THE Japanese government approved emergency stimulus spending of more than $US100 billion ($A94.5 billion) on Friday, part of an aggressive push by Prime Minister Shinzo Abe to kick-start growth in Japan's long-moribund economy.
Mr Abe also reiterated pressure on Japan's central bank to make a firmer commitment to stopping deflation by pumping more money into the economy — a measure the Prime Minister says is crucial to getting businesses to invest and consumers to spend.
"We will put an end to this shrinking, and aim to build a stronger economy where earnings and incomes can grow," Mr Abe told a televised news conference. "For that, the government must first take the initiative to create demand, and boost the entire economy."
Under the plan, the Japanese government will spend about 10.3 trillion yen (about $A110 billion) on public works and disaster mitigation projects, subsidies for companies that invest in new technology and financial aid to small businesses.
"[Mr] Abe will probably give the economy more shots in the arm and turn a blind eye to fiscal discipline until the elections," said Hiroaki Muto, a senior economist at Sumitomo Mitsui Asset Management.
The government will seek to raise real economic growth by 2 percentage points and add 600,000 jobs to the economy, Mr Abe said. The measures amount to one of the largest spending plans in Japan's history.
By simply talking about stimulus measures, Mr Abe, who took office late last month, has already driven down the value of the yen, much to the relief of Japanese exporters whose competitiveness benefits from a weaker currency.

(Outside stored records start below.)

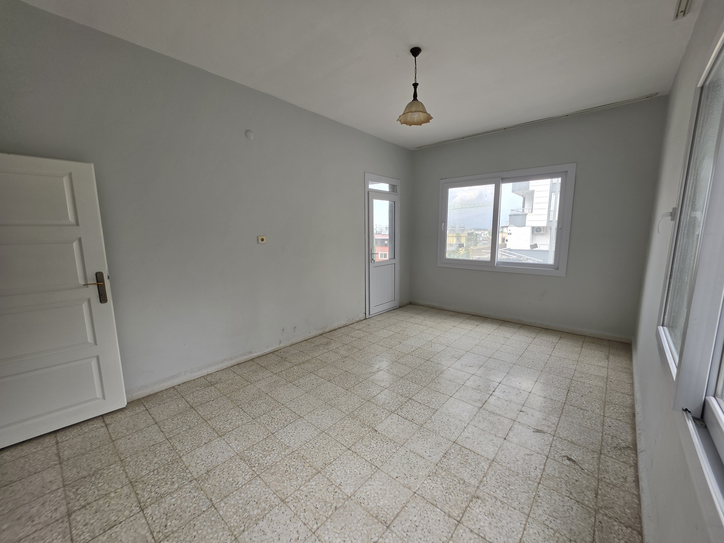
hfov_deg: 106.2
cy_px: 272
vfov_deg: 89.9
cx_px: 362
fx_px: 272
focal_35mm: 13
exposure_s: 1/100
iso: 16
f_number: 1.9
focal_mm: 2.2
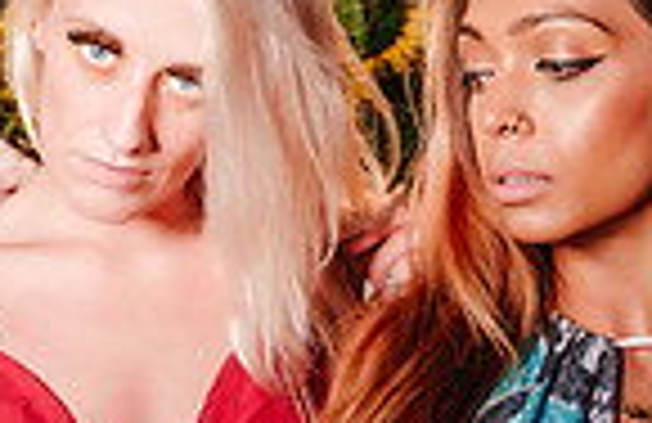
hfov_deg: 15.8
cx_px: 130
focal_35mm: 130
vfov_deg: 10.3
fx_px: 2334
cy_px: 250
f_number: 8
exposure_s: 1/125
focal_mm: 39.6
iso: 50
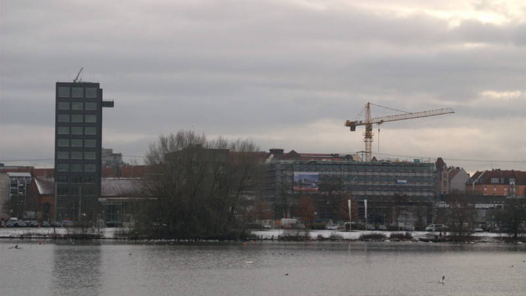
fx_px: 1981
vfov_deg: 8.5
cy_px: 157
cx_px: 263
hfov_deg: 15.1
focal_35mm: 142
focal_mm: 90
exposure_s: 1/1000
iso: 640
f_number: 5
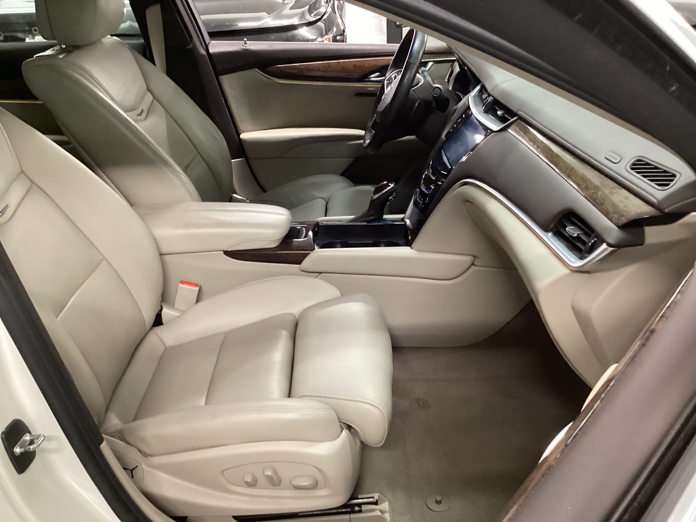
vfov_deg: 45.4
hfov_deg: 58.4
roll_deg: +2.2
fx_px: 623
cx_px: 348
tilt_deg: -29.0
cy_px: 261
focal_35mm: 31
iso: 320
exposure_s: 1/25
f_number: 2.4
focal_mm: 3.3
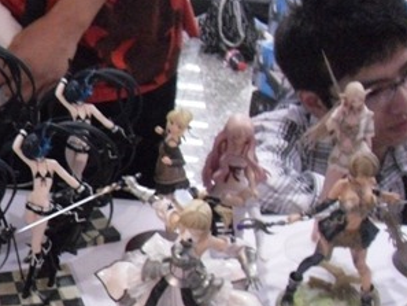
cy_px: 255
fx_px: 1141
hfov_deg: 19.7
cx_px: 10
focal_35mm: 97
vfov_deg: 15.1
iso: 800
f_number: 3.5
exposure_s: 1/8
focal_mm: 6.3
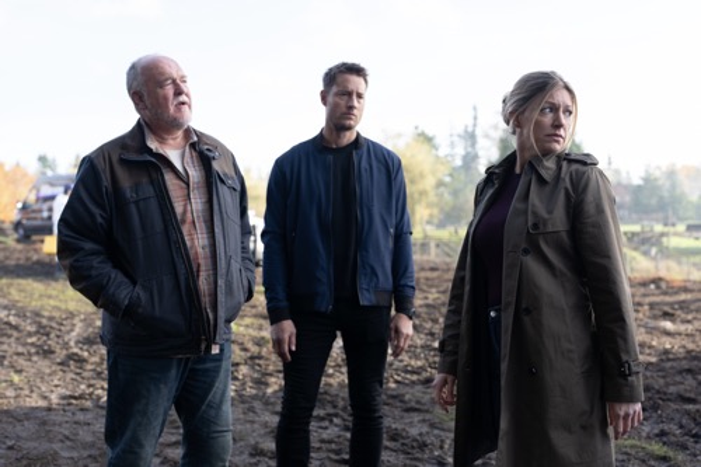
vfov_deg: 27.0
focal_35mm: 50
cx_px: 350
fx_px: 973
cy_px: 234
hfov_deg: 39.6
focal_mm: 50
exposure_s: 1/250
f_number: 3.5
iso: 125
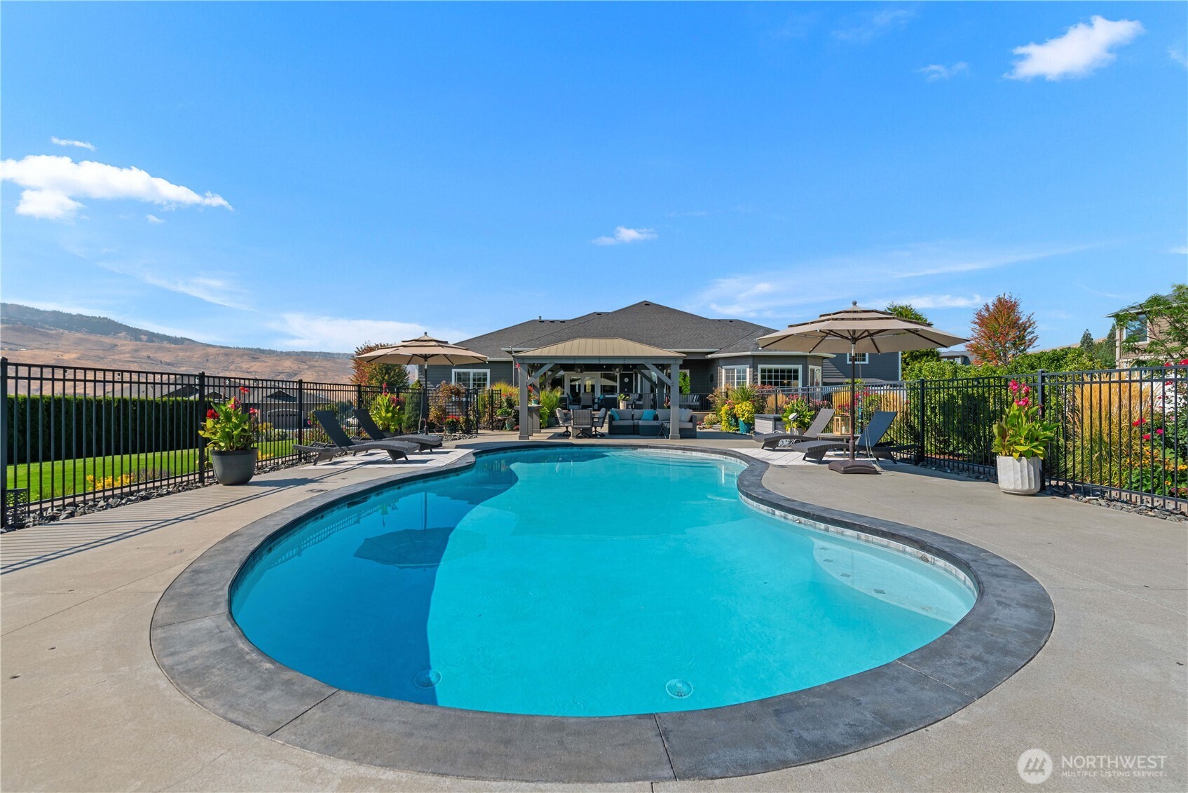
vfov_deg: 77.4
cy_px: 396
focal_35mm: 15
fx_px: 495
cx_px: 594
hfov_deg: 100.4
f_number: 8
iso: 100
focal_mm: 15
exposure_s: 1/500
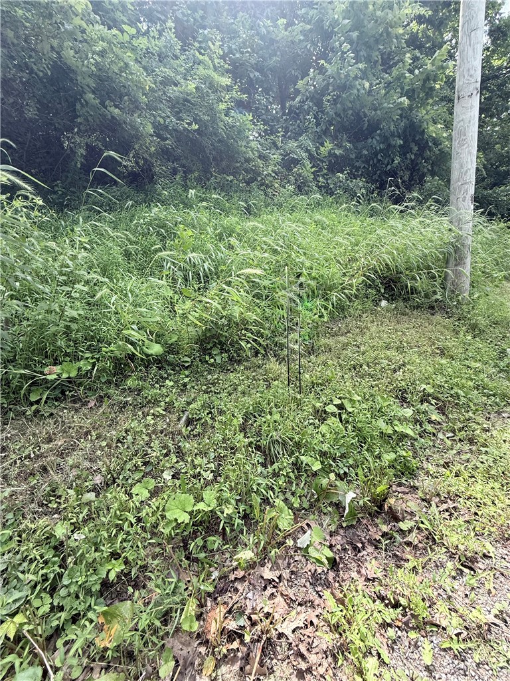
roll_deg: +1.9
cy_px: 340
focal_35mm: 14
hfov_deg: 85.7
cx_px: 255
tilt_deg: -9.2
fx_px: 275
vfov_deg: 102.1
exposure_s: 1/290
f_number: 2.2
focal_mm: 2.22
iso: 50
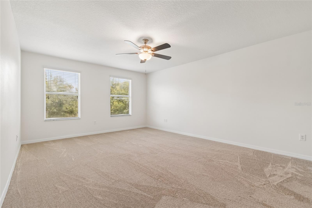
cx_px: 156
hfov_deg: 100.4
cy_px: 104
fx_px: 130
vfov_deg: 77.3
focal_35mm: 15
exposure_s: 1/8
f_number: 7.1
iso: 100
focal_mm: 10
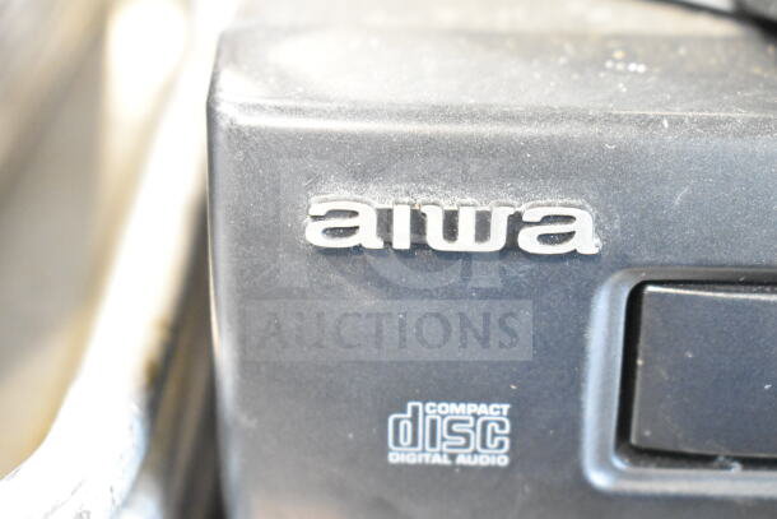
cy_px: 260
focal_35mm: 63
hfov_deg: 31.9
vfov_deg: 21.6
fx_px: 1360
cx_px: 388
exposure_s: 1/60
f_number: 5
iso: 9000
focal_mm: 42
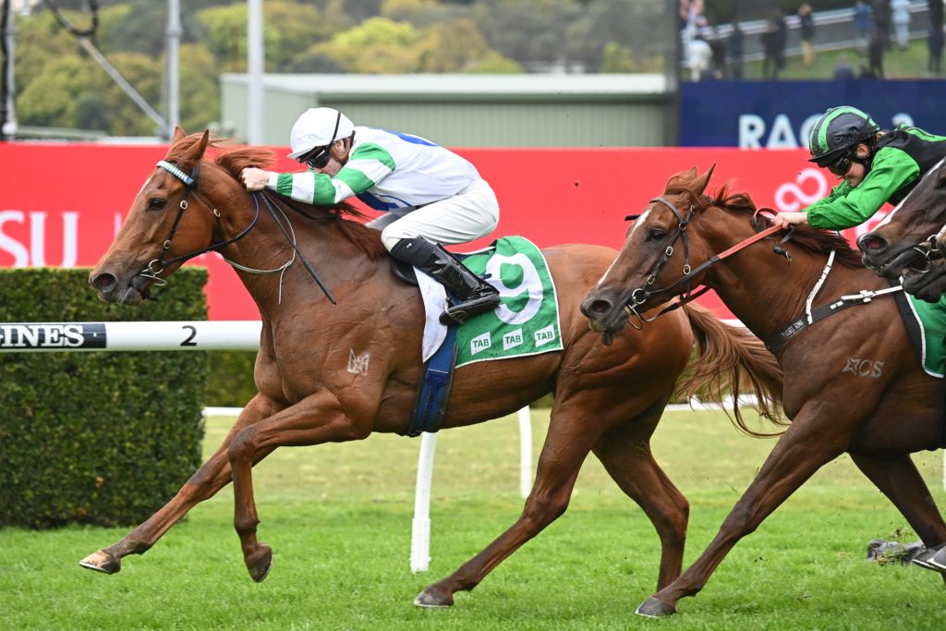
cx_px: 473
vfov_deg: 6.2
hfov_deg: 9.4
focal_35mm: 220
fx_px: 5782
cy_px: 316
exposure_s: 1/1600
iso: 1100
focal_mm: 220
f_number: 5.3
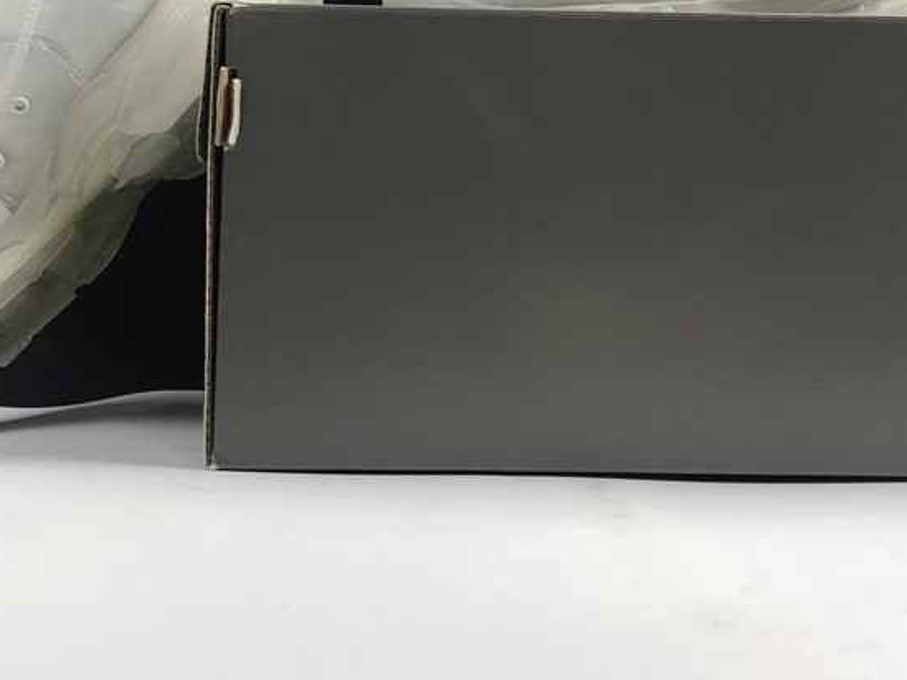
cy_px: 167
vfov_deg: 28.1
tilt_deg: +8.2
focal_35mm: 51
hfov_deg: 37.4
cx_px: 501
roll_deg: +1.2
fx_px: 1337
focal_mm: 4
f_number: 1.8
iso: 32
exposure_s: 1/50
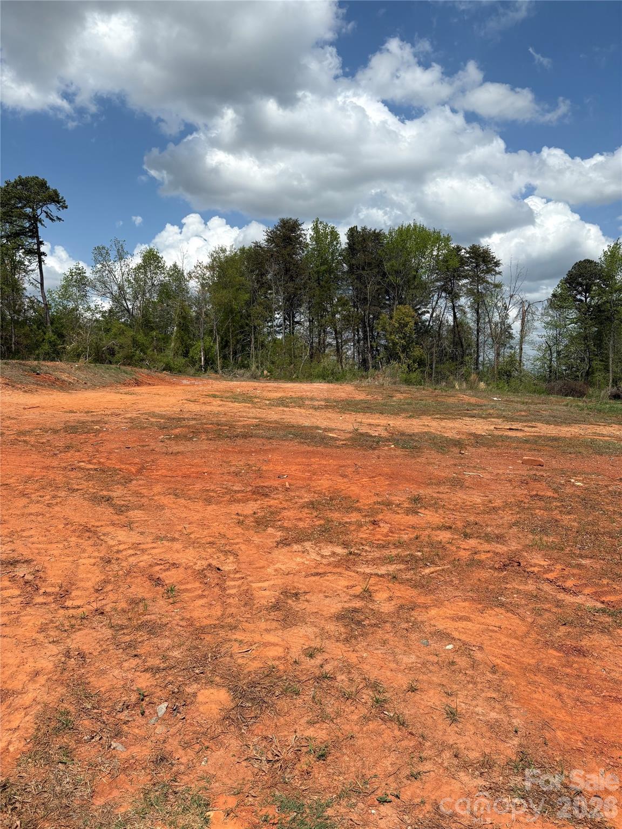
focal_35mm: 26
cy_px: 414
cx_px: 311
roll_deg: -0.8
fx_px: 623
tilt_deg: -2.1
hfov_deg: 53.1
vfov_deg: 67.3
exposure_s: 1/5814
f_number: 1.6
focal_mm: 5.96
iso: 50
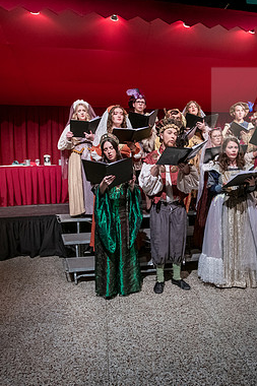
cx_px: 181
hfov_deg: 44.0
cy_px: 190
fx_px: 311
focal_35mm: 29
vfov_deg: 63.7
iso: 2000
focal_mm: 19
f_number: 4
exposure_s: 1/200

But the government's promises to spend its way out of economic stagnation also raise concerns over Japan's public debt, which has mushroomed to twice the size of its economy and is the largest in the industrialised world.
At the root of Japan's debt woes was a similar attempt in the 1990s by Mr Abe's Liberal Democratic Party to stimulate growth through government spending on extensive public works projects.
Mr Abe said spending this time around would be better focused to bring about growth through investment in innovation. He said the government would also invest in measures that would help mitigate the fall in Japan's population, by encouraging families to have more children.
"To grow in a sustainable way, we must help create a virtuous cycle where companies actively borrow and invest, and in so doing raise employment and incomes," Mr Abe said. "For that, it is extremely important that we adapt a growth strategy that gives everyone solid hope that the future of the Japanese economy lies in growth."
A pick-up in China's inflation highlighted a rebound in Asia's biggest economy. China's December inflation was a more-than-forecast 2.5 per cent as food costs climbed and infrastructure spending aided growth after a seven-quarter slowdown. Elsewhere in Asia, the South Korean won rose to a 16-month high against the US dollar after the central bank kept interest rates on hold.
In Japan, the central bank is set to adopt the 2 per cent inflation target advocated by Mr Abe, doubling its existing goal of 1 per cent, without setting a deadline for achieving it, according to people familiar with central bank officials' discussions.